SECURITIES AND EXCHANGE COMMISSION
Washington, D.C. 20549
FORM 8-K
CURRENT REPORT
PURSUANT TO SECTION 13 OR 15(d) OF THE
SECURITIES EXCHANGE ACT OF 1934
Date of report (Date of earliest event reported): September 15, 2003
BIO-IMAGING TECHNOLOGIES, INC.
(Exact Name of Registrant as Specified in Charter)
DELAWARE | 1-11182 | 11-2872047 | ||
(State or Other Jurisdiction of Incorporation) |
(Commission File Number) | (IRS Employer Identification No.) |
826 NEWTOWN-YARDLEY ROAD, NEWTOWN, PA | 18940 | |
(Address of Principal Executive Offices) | (Zip Code) |
(267) 757-3000
(Registrants telephone number, including area code)
(Former Name or Former Address, if Changed Since Last Report)
Item 5. | Other Events. |
On September 15, 2003, Bio-Imaging Technologies, Inc., a Delaware company (the Company), entered into a Securities Purchase Agreement (the Securities Purchase Agreement) with certain institutional investors pursuant to which the Company issued and sold 1,762,000 shares of its common stock, par value of $0.00025 per share (the Common Stock), at $6.125 per share.
The proceeds received from this financing are expected to be used for general corporate purposes.
The securities sold in this private placement have not been registered under the Securities Act of 1933, as amended (the Act), and may not be offered or sold in the United States in the absence of an effective registration statement or exemption from the registration requirements under the Act. In accordance with the terms of the Registration Rights Agreement (the Registration Rights Agreement), dated September 15, 2003, entered into by the Company and the investors in connection with this financing, the Company has agreed to file a resale registration statement on Form S-3 within 30 days from September 15, 2003 for purposes of registering, pursuant to the Act, the shares of Common Stock acquired by the investors.
A complete copy of each of the Securities Purchase Agreement, the Registration Rights Agreement and the related press release of the Company, dated September 16, 2003, are filed herewith as Exhibits 10.1, 10.2 and 99.1, respectively, and are incorporated herein by reference. The foregoing descriptions of: (i) the Securities Purchase Agreement, (ii) the Registration Rights Agreement; and (iii) the press release and any other documents or filings referenced herein are qualified in their entirety by reference to such Exhibits, documents or filings.

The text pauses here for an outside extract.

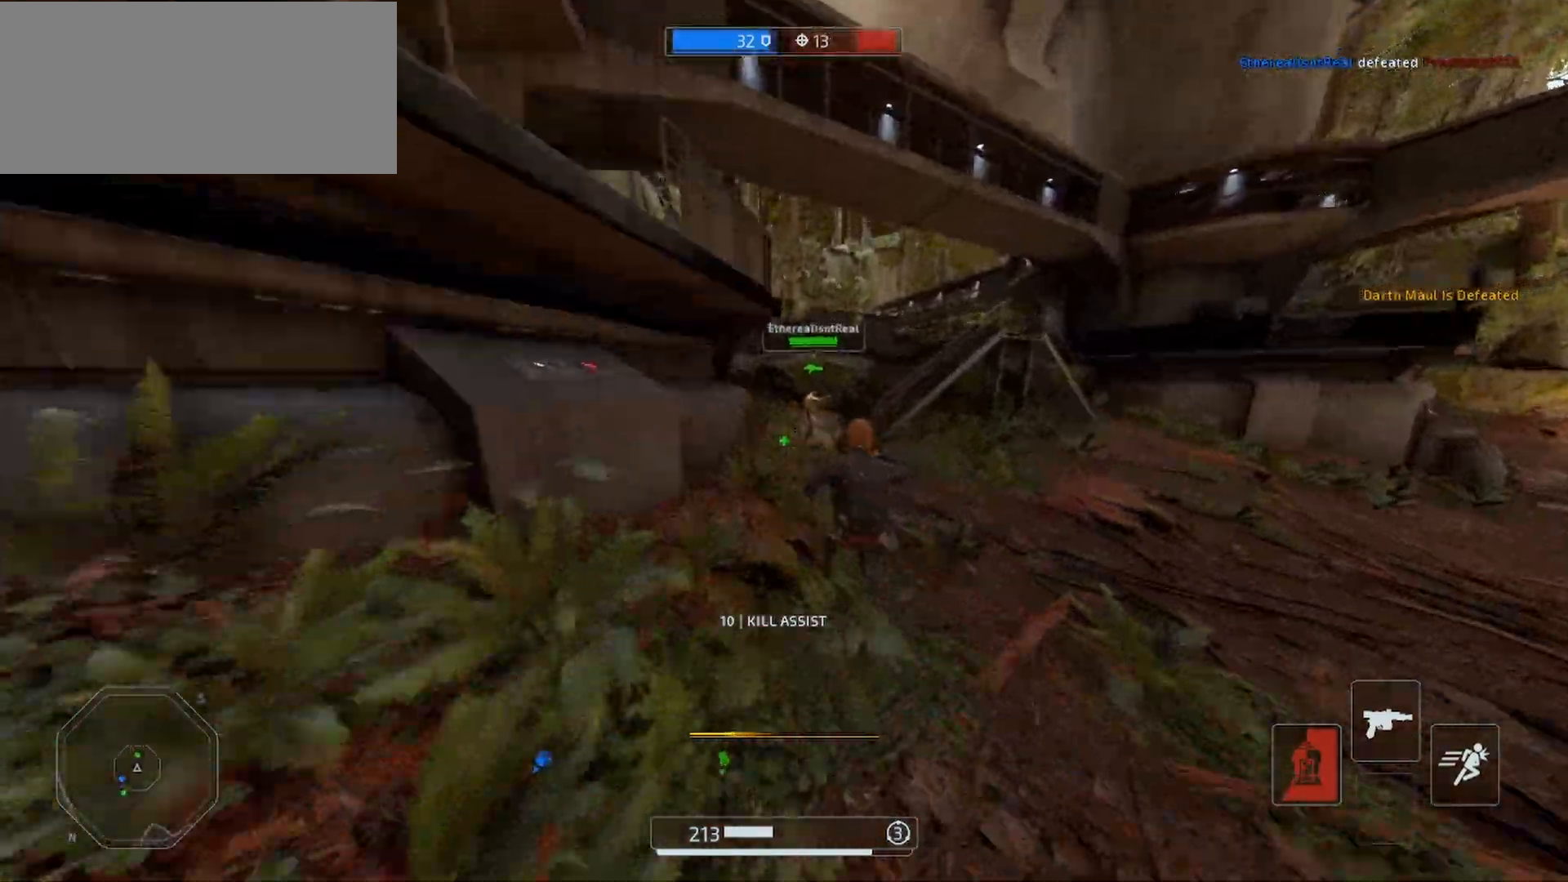
{"keys": ["shift", "w"], "mouse": [], "events": [[333, "space", "down"], [367, "space", "up"]]}
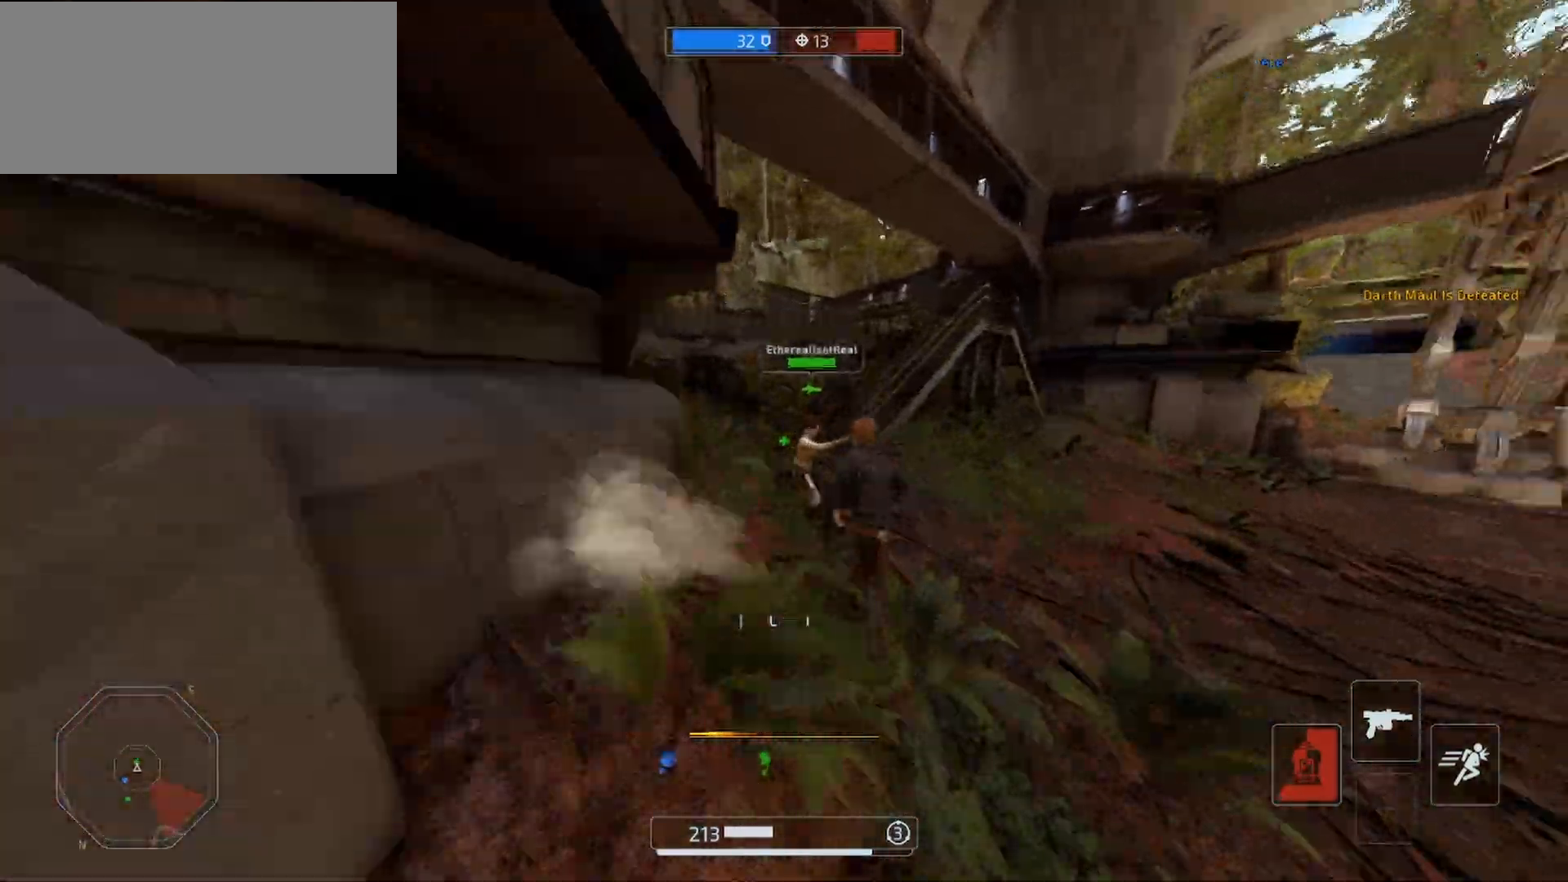
{"keys": ["shift", "w"], "mouse": [], "events": [[33, "shift", "up"], [200, "shift", "down"], [233, "a", "down"], [433, "a", "up"]]}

Item 7. | Financial Statements, Pro Forma Financial Information and Exhibits. |
(c) | Exhibits. |
Exhibit No. |
Description | |
10.1 | Securities Purchase Agreement by and among the Company and the Purchasers dated September 15, 2003. | |
10.2 | Registration Rights Agreement by and among the Company and the Purchasers dated September 15, 2003. | |
99.1 | Press release of the Company dated September 16, 2003. |
2
SIGNATURE
Pursuant to the requirements of the Securities Exchange Act of 1934, the registrant has duly caused this report to be signed on its behalf by the undersigned hereunto duly authorized.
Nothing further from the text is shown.